## YOUR GOAL
Copy out the records from the line with "Corach Rambler |" up to and including the line with "The Real Whacker | column 4: 7 -> 8", leaving the pictures out of your answer.

## INFORMATION SHOWN
** Begin **

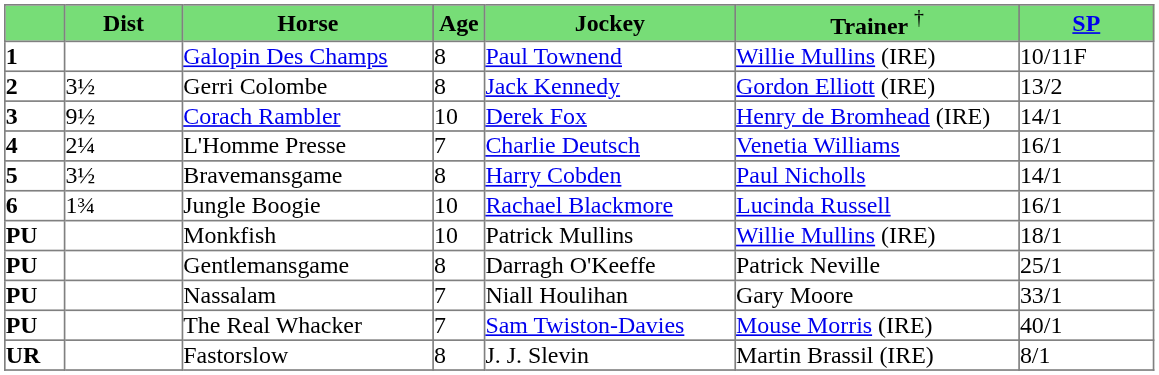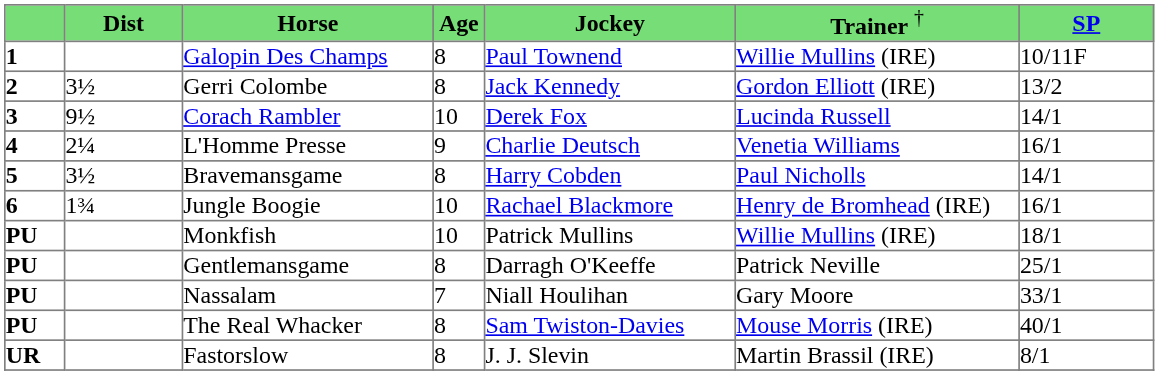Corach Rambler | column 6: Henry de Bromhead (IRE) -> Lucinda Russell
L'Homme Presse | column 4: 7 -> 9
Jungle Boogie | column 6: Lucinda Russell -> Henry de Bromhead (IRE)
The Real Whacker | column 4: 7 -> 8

** End **
** Begin **

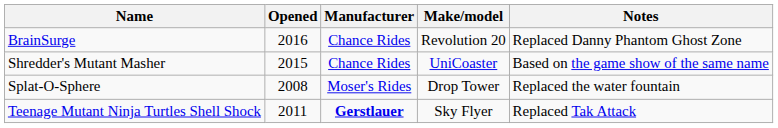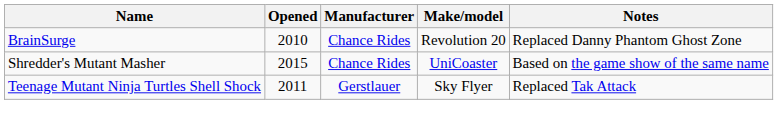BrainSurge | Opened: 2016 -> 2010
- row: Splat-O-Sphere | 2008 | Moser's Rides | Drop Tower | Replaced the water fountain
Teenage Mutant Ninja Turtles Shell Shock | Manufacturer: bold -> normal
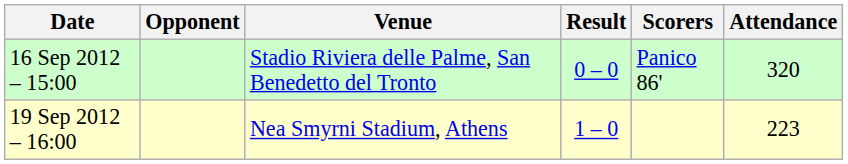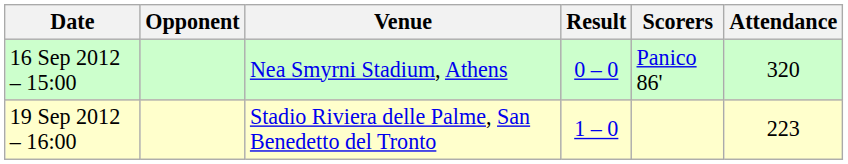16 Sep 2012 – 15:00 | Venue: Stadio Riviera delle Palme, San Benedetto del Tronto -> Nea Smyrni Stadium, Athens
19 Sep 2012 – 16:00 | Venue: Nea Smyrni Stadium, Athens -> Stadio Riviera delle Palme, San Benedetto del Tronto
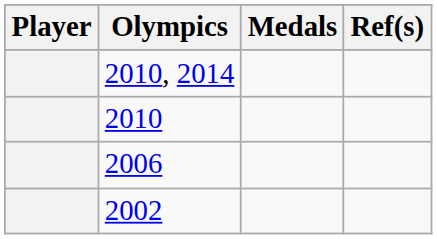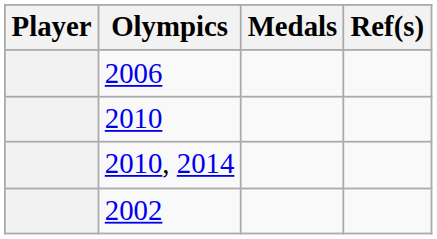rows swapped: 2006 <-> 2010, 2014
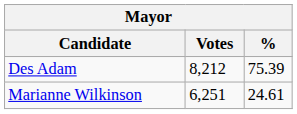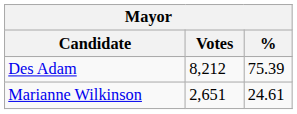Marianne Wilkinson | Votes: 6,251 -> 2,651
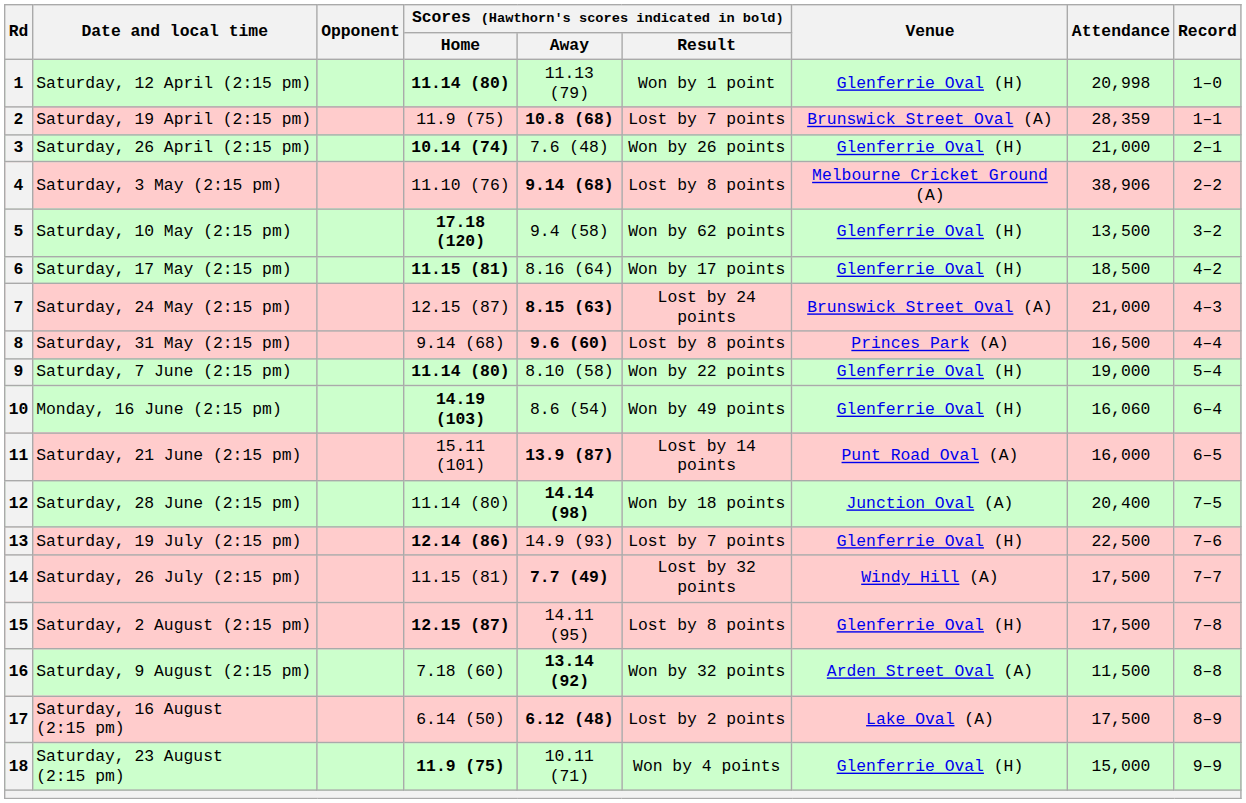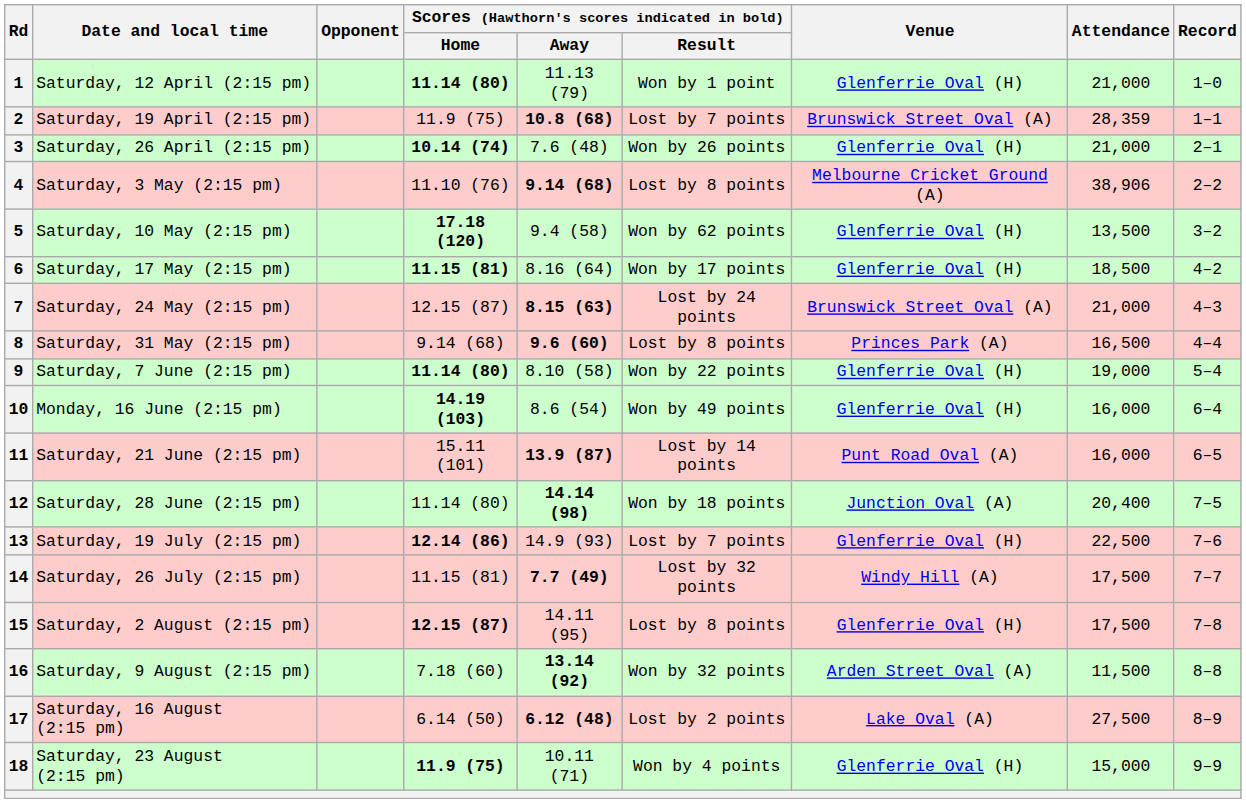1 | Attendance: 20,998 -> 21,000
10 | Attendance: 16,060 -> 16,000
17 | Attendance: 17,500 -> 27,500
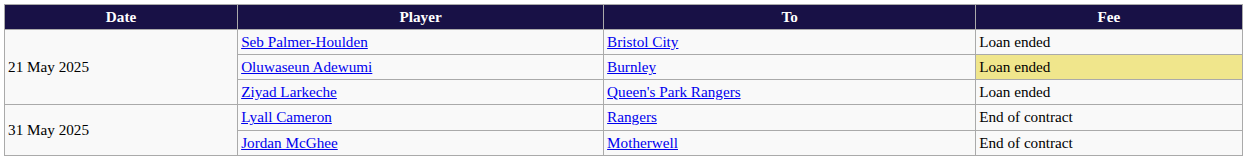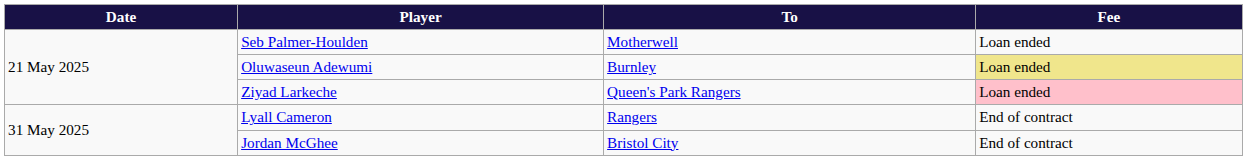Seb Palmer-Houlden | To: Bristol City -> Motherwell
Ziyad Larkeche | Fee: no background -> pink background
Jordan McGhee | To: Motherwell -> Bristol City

** End **

## PROBLEM SOLUTION
Corach Rambler | column 6: Henry de Bromhead (IRE) -> Lucinda Russell
L'Homme Presse | column 4: 7 -> 9
Jungle Boogie | column 6: Lucinda Russell -> Henry de Bromhead (IRE)
The Real Whacker | column 4: 7 -> 8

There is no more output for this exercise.